- **Text to read**:

— begin —

Physical characteristics
- Source: Rifle Creek
- • location: Selwyn Range
- • elevation: 406 m (1,332 ft)
- • location: Gulf of Carpentaria
- • coordinates: 17°34′46″S 139°47′37″E﻿ / ﻿17.57944°S 139.79361°E
- • elevation: 0 m (0 ft)
- Length: 630 km (390 mi)
- Basin size: 32,878 km^{2} (12,694 sq mi)
- • average: 69 m^{3}/s (2,400 cu ft/s)

Basin features
- Waterbodies: Rifle Creek Dam; East Leichhardt Dam; Julius Dam; Lake Moondarra;
- Waterfalls: Leichhardt Falls

= Leichhardt River =

The Leichhardt River is a river in north-west Queensland, Australia.

==Course==
The source of the river is in the Selwyn Range under Rifle Creek Hill and fed by Rifle Creek approximately 25 km south of the mining town Mount Isa. It runs in a generally northerly direction almost parallel with the Diamantina Developmental Road until it reaches Mount Isa and crosses the Barkly Highway. It continues in a north easterly direction across the Gulf Country, impounded by the Leichhardt River Dam to form Lake Moondarra, past Glenroy Station then through Lake Julius. It then bears east then north again, almost parallel with the Burke Developmental Road, until crossed near Nardoo, and the river then continues north past Augustus Downs Station to its mouth at the Gulf of Carpentaria.

The river was named by explorer and surveyor Augustus Charles Gregory after the early explorer of Australia, Ludwig Leichhardt. Gregory chose the name because:"Two days' journey S.E. brought us to a river 100 yards wide, in detached pools. (Latitude 18 degrees 12 minutes, longitude 189 degrees 65 minutes.) This river was mistaken for the Albert by Dr. Leichhardt, and I therefore named it after that enterprising explorer."

— end —

- **Stated problem 1**:
Answer these questions using the text on the Leichhardt River:
(a) How long is the river?
(b) Who gave the river its name?
(c) Which lake does the river run through after passing Glenroy Station?
- **Stated problem 2**: Write the next few sentences of the Leichhardt River text, picking up right after its final sentence.
The lines that follow the text come from a separate source.

- **Recorded information**:
— begin —

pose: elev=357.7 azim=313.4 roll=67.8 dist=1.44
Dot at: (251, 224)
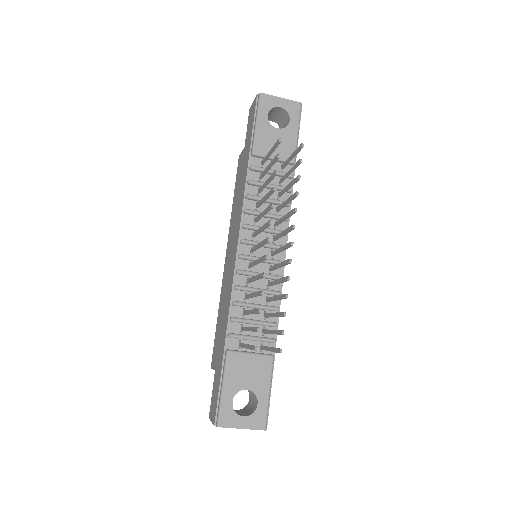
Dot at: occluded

— end —

- **Task response 1**:
(a) 630 km (390 mi)
(b) Augustus Charles Gregory
(c) Lake Julius

- **Task response 2**:
==Catchment==
Leichhardt River has a catchment area of 32878 km2. Primary activities undertaken in the watershed include mining and grazing.

The river is ephemeral and in the dry season the upstream reaches retract to a series of waterholes. The drainage basin and river estuary are in a near pristine condition.

The river is dammed near Mount Isa to form Lake Moondarra. Other storage facilities in the catchment include Julius Dam, East Leichhardt Dam and Rifle Creek Dam. Around 50 km upstream from its mouth are the Leichhardt Falls. As well as Mount Isa, the small community of Kajabbi is located on the river.

The river has a mean annual discharge of 2179 GL.

==History==
In 2009 Xstrata spent $3 million for remediation work involving the removal of 40,000 tonnes of material from the riverbed.

Fossil remains have been found along the river's course. In 2011 an unidentified ancient marsupial was discovered by paleontologists.